[Records from a collection]
************

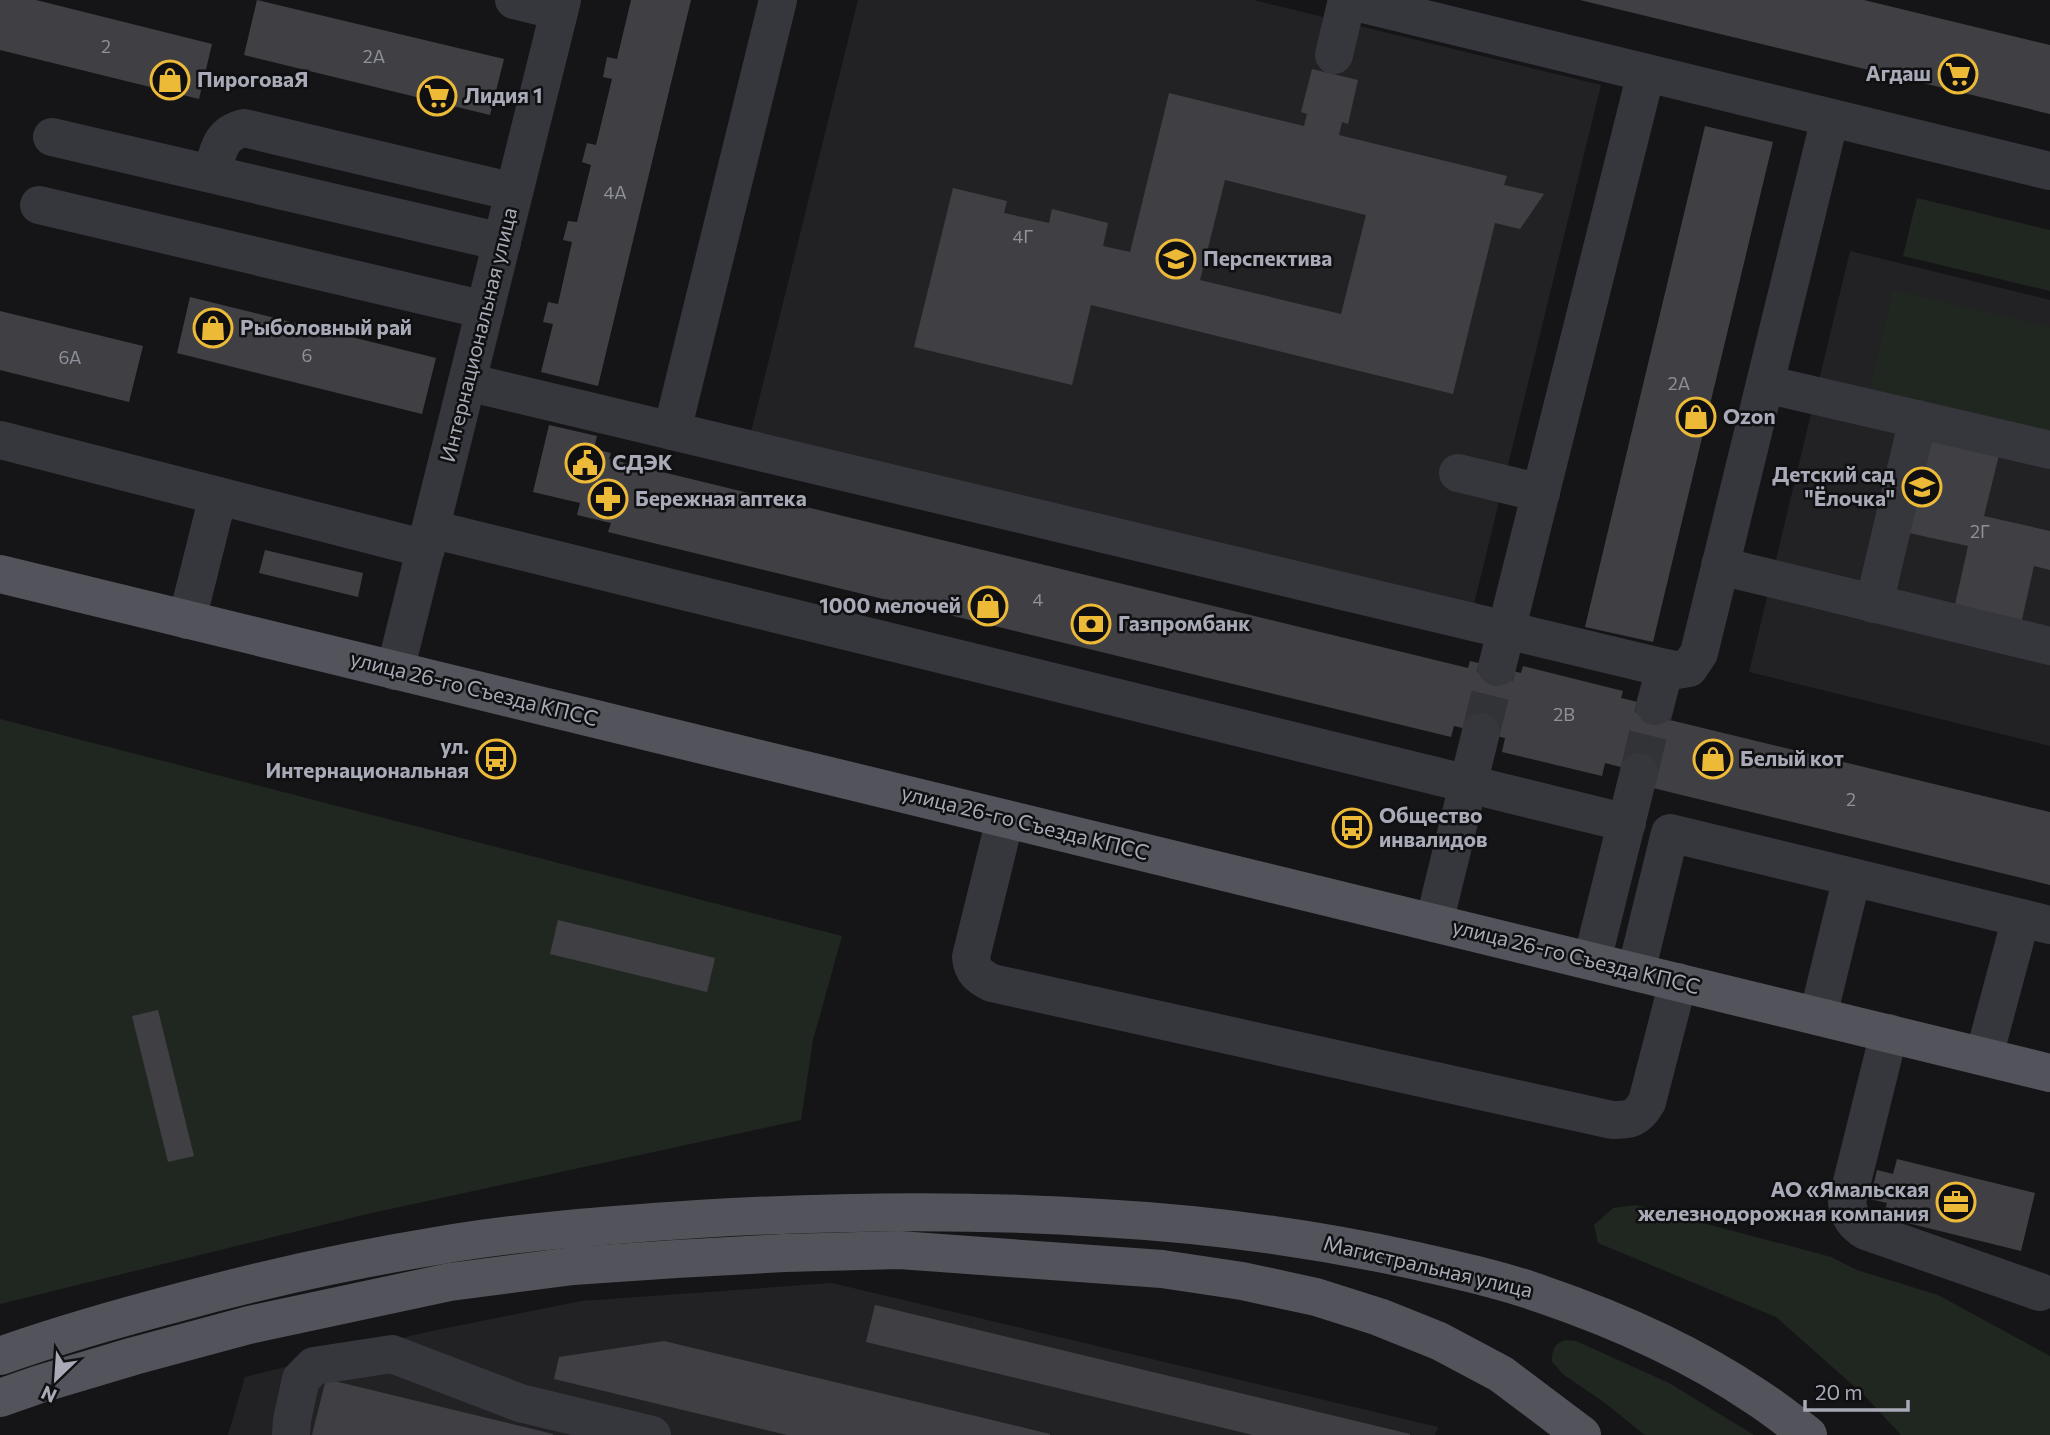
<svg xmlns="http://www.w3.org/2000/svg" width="2050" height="1435" font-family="Commissioner,sans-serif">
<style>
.built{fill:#222124}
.green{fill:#202721}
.building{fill:#404044;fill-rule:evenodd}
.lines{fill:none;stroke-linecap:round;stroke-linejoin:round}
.minor-tunnel{stroke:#323337;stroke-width:38;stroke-dasharray:38 19;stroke-linecap:butt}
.minor{stroke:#36373c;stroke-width:38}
.major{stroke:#53545b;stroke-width:38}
.labels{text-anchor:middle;stroke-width:5;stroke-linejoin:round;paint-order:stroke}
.number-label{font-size:18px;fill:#8e909a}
.poi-label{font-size:21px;font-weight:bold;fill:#a8abb7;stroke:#101012;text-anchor:start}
.street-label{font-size:21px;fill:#a8abb7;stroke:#101012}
</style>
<rect width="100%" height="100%" fill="#151517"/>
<g class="built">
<path d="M 858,0 L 1254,0 L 1601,85 L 1474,604 L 751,432 Z"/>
<path d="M 1850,251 L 2050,300 L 2050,746 L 1749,672 Z"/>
<path d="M 832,1283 L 1438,1427 L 1435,1435 L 228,1435 L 245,1377 L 422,1333 L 581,1301 Z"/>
</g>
<g class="green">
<path d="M 1917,198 L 2050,230 L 2050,291 L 1903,256 Z"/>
<path d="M 1893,290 L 2050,327 L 2050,432 L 1870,389 Z"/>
<path d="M 0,719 L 842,936 L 813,1040 L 801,1120 L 363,1215 L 0,1304 Z"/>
<path d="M 1636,1205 L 1831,1257 L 1857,1270 L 1938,1295 L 2050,1356 L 2050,1435 L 1901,1435 L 1864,1395 L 1776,1317 L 1598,1243 L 1594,1225 L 1613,1208 Z"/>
<path d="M 1565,1340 L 1576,1341 L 1669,1383 L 1754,1435 L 1645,1435 L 1601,1400 L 1564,1375 L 1552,1362 C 1552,1350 1554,1344 1565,1340 Z"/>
</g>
<g class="building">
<path d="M 0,0 L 36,0 L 212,44 L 199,99 L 0,50 Z"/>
<path d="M 257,0 L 504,59 L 490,115 L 244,55 Z"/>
<path d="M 631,0 L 691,0 L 598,386 L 541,372 L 553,324 L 543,322 L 548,302 L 558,304 L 572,242 L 563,240 L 568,221 L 577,222 L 591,165 L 582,162 L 587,143 L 596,145 L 612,79 L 603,77 L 607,57 L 617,59 Z"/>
<path d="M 1580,0 L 1864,0 L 2050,45 L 2050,114 Z"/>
<path d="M 1312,69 L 1358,80 L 1348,124 L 1342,122 L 1339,135 L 1507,176 L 1504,185 L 1544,194 L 1520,229 L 1495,223 L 1453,394 L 1091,305 L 1072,385 L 914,347 L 953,188 L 1007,201 L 1004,213 L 1049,223 L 1052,209 L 1108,223 L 1103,246 L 1130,252 L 1169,93 L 1304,126 L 1307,114 L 1301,112 ZM 1225,180 L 1366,215 L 1341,314 L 1200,280 Z"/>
<path d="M 1705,126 L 1773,142 L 1653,642 L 1585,627 Z"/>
<path d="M 190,297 L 436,358 L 422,414 L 177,353 Z"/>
<path d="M 0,311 L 143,346 L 129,402 L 0,370 Z"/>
<path d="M 549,425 L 597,436 L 594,449 L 611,453 L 609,459 L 1468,668 L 1470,661 L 1521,673 L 1523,666 L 1623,691 L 1621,698 L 1672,710 L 1670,720 L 2050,812 L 2050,885 L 1653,788 L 1656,776 L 1605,763 L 1602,776 L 1502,752 L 1505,738 L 1454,726 L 1451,737 L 608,532 L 611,523 L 577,515 L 580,503 L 533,492 Z"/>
<path d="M 1931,439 L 1999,455 L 1984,516 L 2050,531 L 2050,570 L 2034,566 L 2021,624 L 1954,609 L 1968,546 L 1909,533 Z"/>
<path d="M 265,550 L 363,573 L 358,597 L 259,573 Z"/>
<path d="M 558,920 L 715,958 L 707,992 L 550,954 Z"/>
<path d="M 158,1010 L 194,1156 L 168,1162 L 132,1016 Z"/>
<path d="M 1897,1159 L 2035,1193 L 2021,1251 L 1883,1217 L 1887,1203 L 1870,1199 L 1877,1170 L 1893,1174 Z"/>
<path d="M 875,1305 L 1410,1434 L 1410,1435 L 1253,1435 L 866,1342 Z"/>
<path d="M 664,1341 L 1050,1434 L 1050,1435 L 787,1435 L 554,1379 L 559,1357 Z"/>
<path d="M 326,1379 L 553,1434 L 553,1435 L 312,1435 Z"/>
</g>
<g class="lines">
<g class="minor-tunnel">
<path d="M 1481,732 L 1497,667"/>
<path d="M 1639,772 L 1655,706"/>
</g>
<g class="minor">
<path d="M 514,0 L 559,11"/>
<path d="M 1347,0 L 2050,171"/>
<path d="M 1334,55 L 1347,0"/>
<path d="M 52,137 L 502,242"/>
<path d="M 212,174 C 218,152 219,134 244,128 L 514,192"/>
<path d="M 39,205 L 485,310"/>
<path d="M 467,382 L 1665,668"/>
<path d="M 1765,384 L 2050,450"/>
<path d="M 672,431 L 778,0"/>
<path d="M 0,440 L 426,549"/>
<path d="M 1458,473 L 1541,493"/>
<path d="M 431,529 L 1627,823"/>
<path d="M 1720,566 L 2050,646"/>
<path d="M 1874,604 L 1918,419"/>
<path d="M 187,620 L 218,496"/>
<path d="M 1497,667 L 1646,73"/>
<path d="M 395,671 L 562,0"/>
<path d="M 1655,706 L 1665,668 L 1677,670 L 1689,668 L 1699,653 L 1830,118"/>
<path d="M 1005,819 L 971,957 C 972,971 979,977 992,983 L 1612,1120 C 1630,1120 1637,1119 1647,1102 L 1678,982"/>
<path d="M 1434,923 L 1481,732"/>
<path d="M 1592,961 L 1639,772"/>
<path d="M 1636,972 L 1670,833 L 2050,925"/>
<path d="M 1818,1016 L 1852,877"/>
<path d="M 1889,1033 L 1847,1202 C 1849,1216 1854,1224 1866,1231 L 2040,1292"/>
<path d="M 1984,1056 L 2021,918"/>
<path d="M 291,1435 L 292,1420 L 301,1379 L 314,1366 L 392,1354 L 520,1403 L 652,1435"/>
</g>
<g class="major">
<path d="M 0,574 L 2050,1073"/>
<path d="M 0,1356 C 59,1335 119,1318 180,1302 C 265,1279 350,1260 436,1246 C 523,1231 610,1225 698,1219 C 833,1211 967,1209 1101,1218 C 1209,1224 1312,1238 1417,1261 C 1460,1271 1503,1280 1544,1295 C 1617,1320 1691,1353 1755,1396 C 1774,1408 1791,1422 1808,1435"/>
<path d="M 0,1398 L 40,1384 L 134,1356 L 249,1325 L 450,1282 L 573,1266 L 676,1259 L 784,1253 L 899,1250 L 1162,1269 L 1242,1281 L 1316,1297 L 1379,1317 L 1439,1341 L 1501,1374 L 1582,1435"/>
</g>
</g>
<defs>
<symbol id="supermarket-ring" viewBox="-11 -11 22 22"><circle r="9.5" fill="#101012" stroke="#edba38" stroke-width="1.5"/><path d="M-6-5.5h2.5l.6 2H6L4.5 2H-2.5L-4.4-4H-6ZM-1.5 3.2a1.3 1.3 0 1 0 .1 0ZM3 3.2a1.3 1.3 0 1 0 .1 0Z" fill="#edba38"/></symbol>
<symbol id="shop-ring" viewBox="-11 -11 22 22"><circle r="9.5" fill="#101012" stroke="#edba38" stroke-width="1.5"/><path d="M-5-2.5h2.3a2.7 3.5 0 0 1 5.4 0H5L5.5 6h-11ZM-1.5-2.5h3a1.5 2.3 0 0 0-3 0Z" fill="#edba38"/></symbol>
<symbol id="school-ring" viewBox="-11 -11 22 22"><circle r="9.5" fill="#101012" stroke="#edba38" stroke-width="1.5"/><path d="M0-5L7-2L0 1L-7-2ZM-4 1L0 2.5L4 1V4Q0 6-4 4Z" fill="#edba38"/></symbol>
<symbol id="civic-ring" viewBox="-11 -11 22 22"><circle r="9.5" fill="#101012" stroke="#edba38" stroke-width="1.5"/><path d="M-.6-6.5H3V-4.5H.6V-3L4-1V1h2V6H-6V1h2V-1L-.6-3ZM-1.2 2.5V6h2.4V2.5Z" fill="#edba38"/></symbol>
<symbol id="pharmacy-ring" viewBox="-11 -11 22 22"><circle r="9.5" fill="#101012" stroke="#edba38" stroke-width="1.5"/><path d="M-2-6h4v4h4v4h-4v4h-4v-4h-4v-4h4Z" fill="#edba38"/></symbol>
<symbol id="bank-ring" viewBox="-11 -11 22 22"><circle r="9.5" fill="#101012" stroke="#edba38" stroke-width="1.5"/><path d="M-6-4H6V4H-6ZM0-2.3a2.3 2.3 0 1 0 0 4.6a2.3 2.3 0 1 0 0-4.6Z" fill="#edba38"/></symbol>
<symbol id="bus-ring" viewBox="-11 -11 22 22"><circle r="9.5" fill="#101012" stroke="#edba38" stroke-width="1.5"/><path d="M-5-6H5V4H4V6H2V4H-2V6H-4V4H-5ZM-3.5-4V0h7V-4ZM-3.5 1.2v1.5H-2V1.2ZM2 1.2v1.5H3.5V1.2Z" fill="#edba38"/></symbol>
<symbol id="office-ring" viewBox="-11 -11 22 22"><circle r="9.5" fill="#101012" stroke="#edba38" stroke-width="1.5"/><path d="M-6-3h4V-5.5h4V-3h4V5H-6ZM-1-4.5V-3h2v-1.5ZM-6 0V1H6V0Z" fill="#edba38"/></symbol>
</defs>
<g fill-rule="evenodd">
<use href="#supermarket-ring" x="1936" y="52" width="44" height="44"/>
<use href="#shop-ring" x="148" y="58" width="44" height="44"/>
<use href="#supermarket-ring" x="415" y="74" width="44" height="44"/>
<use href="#school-ring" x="1154" y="237" width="44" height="44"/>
<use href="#shop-ring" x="191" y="306" width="44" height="44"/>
<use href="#shop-ring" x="1674" y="395" width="44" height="44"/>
<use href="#civic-ring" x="563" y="441" width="44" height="44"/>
<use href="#school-ring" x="1900" y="465" width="44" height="44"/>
<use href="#pharmacy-ring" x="586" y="477" width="44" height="44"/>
<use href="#shop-ring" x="966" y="584" width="44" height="44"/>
<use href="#bank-ring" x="1069" y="602" width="44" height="44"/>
<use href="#bus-ring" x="474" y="737" width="44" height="44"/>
<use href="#shop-ring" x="1691" y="737" width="44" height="44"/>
<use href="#bus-ring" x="1330" y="806" width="44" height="44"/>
<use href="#office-ring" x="1934" y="1180" width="44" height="44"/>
</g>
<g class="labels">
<g class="number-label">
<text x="106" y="53">2</text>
<text x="374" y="63">2А</text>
<text x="615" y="199">4А</text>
<text x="1023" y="243">4Г</text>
<text x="307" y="362">6</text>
<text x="70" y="364">6А</text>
<text x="1679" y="390">2А</text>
<text x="1980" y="538">2Г</text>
<text x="1038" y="606">4</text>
<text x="1564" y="721">2В</text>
<text x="1851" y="806">2</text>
</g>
<g class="poi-label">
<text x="1931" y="81" text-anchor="end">Агдаш</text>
<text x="197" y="87">ПироговаЯ</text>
<text x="464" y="103">Лидия 1</text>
<text x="1203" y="266">Перспектива</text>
<text x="240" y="335">Рыболовный рай</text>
<text x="1723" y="424">Ozon</text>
<text x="612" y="470">СДЭК</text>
<text x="1895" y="482" text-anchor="end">Детский сад<tspan x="1895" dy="24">"Ёлочка"</tspan></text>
<text x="635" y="506">Бережная аптека</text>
<text x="961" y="613" text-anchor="end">1000 мелочей</text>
<text x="1118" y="631">Газпромбанк</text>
<text x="469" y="754" text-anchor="end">ул.<tspan x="469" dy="24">Интернациональная</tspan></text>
<text x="1740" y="766">Белый кот</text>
<text x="1379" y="823">Общество<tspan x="1379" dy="24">инвалидов</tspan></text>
<text x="1929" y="1197" text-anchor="end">АО «Ямальская<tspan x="1929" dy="24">железнодорожная компания</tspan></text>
</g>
<g class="street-label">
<text transform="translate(479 335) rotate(-76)" y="7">Интернациональная улица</text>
<text transform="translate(474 689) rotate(14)" y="7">улица 26-го Съезда КПСС</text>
<text transform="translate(1025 823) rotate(14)" y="7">улица 26-го Съезда КПСС</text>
<text transform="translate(1576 957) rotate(14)" y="7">улица 26-го Съезда КПСС</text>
<text transform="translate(1428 1267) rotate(13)" y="7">Магистральная улица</text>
</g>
</g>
<g transform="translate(56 1379) rotate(205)" stroke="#101012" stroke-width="5" paint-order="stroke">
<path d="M0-5L12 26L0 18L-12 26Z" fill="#a8abb7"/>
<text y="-10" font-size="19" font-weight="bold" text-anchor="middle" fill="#a8abb7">N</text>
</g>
<path d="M1805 1400v10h103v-10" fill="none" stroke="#a8abb7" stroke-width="3.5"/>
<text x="1815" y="1400" font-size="21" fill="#a8abb7" stroke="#101012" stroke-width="5" paint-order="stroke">20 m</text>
</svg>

************

* _THE PROBLEM_
Search the records above for "evenodd" and copy every line that has it.

* _SOLUTION TO THIS TASK_
.building{fill:#404044;fill-rule:evenodd}
<g fill-rule="evenodd">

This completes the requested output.